我真的很好奇,看看这些网站是否考虑到这一点,还是有人可以建议的网站?
p>这些计算都没有考虑到摩尔定律。但是让我们看看我们是否可以显示为什么我们不必这样做:
摩尔法律规定,处理能力将每18个月翻一番(不是很好,但对我们来说足够好目的)。那么这意味着今天的13万年将是18个月的65k年。而36个月内有32.5k,依此类推。
我们可以提出一个方程式!
-at-time = cost-today * 0.5 ^(months / 18)
所以今天插入成本,我们可以看到这个很好的
I was going about doing my annual password change on my accounts and tried various sites (microsoft, lastpass, etc) to try out hypothetical passwords. Some sites seem a bit more thorough than other sites in their evaluation of password strength but this made me wonder if any of the sites take into account Moores law. That is, one hears about how "it would take 130,000 years to crack X password" but does that take into account that computers double in speed about every two years?
I'd be really curious to see if these sites take this into account, or if there any sites that someone can suggest that do?
None of these calculations really take into account mores law. But let's see if we can show why we don't have to:
Moore's law states that processing power will double every 18 months (not quite, but good enough for our purposes).

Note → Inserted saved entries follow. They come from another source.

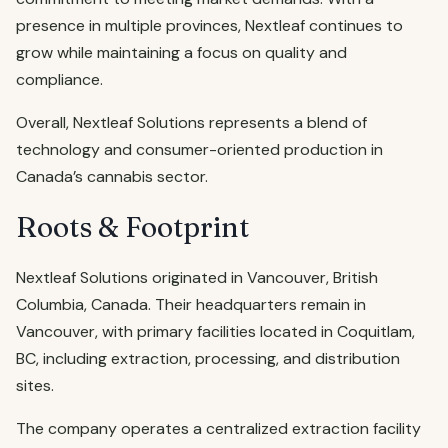
presence in multiple provinces, Nextleaf continues to
grow while maintaining a focus on quality and
compliance.
Overall, Nextleaf Solutions represents a blend of
technology and consumer-oriented production in
Canada’s cannabis sector.
Roots & Footprint
Nextleaf Solutions originated in Vancouver, British
Columbia, Canada. Their headquarters remain in
Vancouver, with primary facilities located in Coquitlam,
BC, including extraction, processing, and distribution
sites.
The company operates a centralized extraction facility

So that means what's 130k years today, will be 65k years in 18 months. And 32.5k in 36 months, and so on, and so on.
We can come up with an equation for that!
cost-at-time = cost-today * 0.5 ^ (months / 18)
So plugging in cost today, we can see this nice pretty graph (x is years):
y = 130000 * .5 ^ (x / 1.5)
So, let's see what our cost will be for our 130k year password, in 50 years:
y = 130000 * .5 ^ (50 / 1.5)
y = 130000 * .5 ^ 33.3333
y = 0.000012 years (~6.3 minutes)
That's pretty fast!
How about 10 years?
y = 130000 * .5 ^ (10 / 1.5)
y = 130000 * .5 ^ 15
y = 1279 years
That's still quite strong...
However. It also misses the point of tunable algorithms like bcrypt and scrypt which are designed to be able to defeat Moore's law.
So if you use bcrypt, scrypt or PBKDF2, and keep tuning the cost so that it runs in a constant time, your password that takes 130k years today to crack (estimated), will still take 130k years to crack in 50 years.
Now, of course that doesn't solve the case where an attacker steals the password hash today, and spends the next 50 years attacking it... But I have to ask, what is your password protecting that a crypto-nerd will spend the next 50 years trying to attack it?
这篇关于考虑到摩尔定律的密码强度检查器?的文章就介绍到这了,希望我们推荐的答案对大家有所帮助,也希望大家多多支持IT屋!